No es cuestión de derechas ni izquierdas: como el moderneo va de consumir, quiere acaparar todo el mercado, y se aprovecha del pánico contemporáneo de ser “confundidos con la masa”. “Existe un vacío existencial al vivir entra tanta gente y tenemos terror al aniquilamiento identitario. Desde los cincuenta, la televisión nos vende una cultura de la celebridad donde ser reconocido es lo más grande que hay”, dice el autor.

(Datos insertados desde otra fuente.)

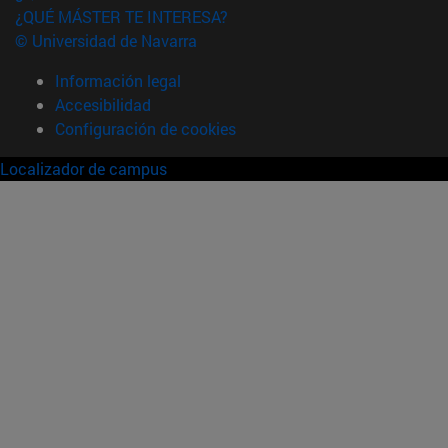
¿QUÉ MÁSTER TE INTERESA?
© Universidad de Navarra
Información legal
Accesibilidad
Configuración de cookies
Localizador de campus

Malasaña, el amor y el trabajo moderno
A lo largo del ensayo, Iñaki Domínguez aborda el rosario del moderno. Ahí la Marca Malasaña, gentrificación -y obsesión por ocupar el espacio público y beber en todas las plazas- como respuesta lógica a las prohibiciones franquistas. Como dijo Pau Maragall antes de la llegada de la democracia: “Y si la calle es más nuestra, de puta madre”. También recoge el fenómeno del provinciano que llega a la metrópoli y experimenta el arte de redefinirse; el hedonismo materialista propio del moderno; el culto a la juventud; el trabajo del moderno como extensión de su ocio; la preferencia de la imagen antes que de la cosa -es decir, mejor representación que realidad-; y las técnicas de seducción del moderno basadas en la altivez.

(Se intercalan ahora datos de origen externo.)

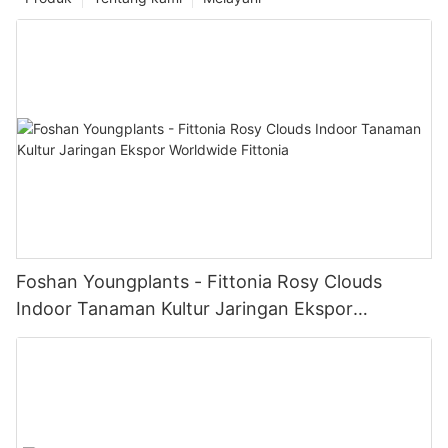
Foshan Youngplants - Fittonia Rosy Clouds
Indoor Tanaman Kultur Jaringan Ekspor
Worldwide Fittonia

El amor entre modernos, según analiza Domínguez, “se rige por los valores del mercado”: “Cada producto tiene más valor cuando menos accesible es. Las personas, de algún modo, han internalizado estos principios de la economía liberal y consideran que cuanto menos cercanas sean, más valiosas serán como objeto de deseo; y no por sus cualidades intrínsecas”, relata. “Cuanto más arrogancia, mejor”.
El amor entre modernos, según analiza Domínguez, “se rige por los valores del mercado”: “Cada producto tiene más valor cuando menos accesible es"

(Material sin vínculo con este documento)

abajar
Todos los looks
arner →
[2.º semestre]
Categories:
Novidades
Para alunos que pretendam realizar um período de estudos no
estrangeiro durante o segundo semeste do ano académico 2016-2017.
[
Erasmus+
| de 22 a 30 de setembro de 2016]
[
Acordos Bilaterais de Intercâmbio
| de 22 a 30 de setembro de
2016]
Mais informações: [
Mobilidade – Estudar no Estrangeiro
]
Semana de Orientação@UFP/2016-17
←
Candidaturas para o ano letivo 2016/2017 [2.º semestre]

En cuanto al oficio, detalla que el moderno quiere ser “vocacional”: “Son traficantes de datos, de información. Lo suyo es escribir algo, promocionar ideas, articular tendencias. Nuestro moderno no quiere tener nada que ver con lo hecho a mano, como sí ocurre en EEUU, donde el reciclaje es simbólico, no ecológico”. Teniendo en cuenta que todas las tendencias del moderneo son reinterpretación de viejos fenómenos -desde la magdalena-muffin al corredor-runner- el reto hoy es buscar nuevas formas de transgresión. Y que no pasen por otro drag vestido de Jesucristo, por favor.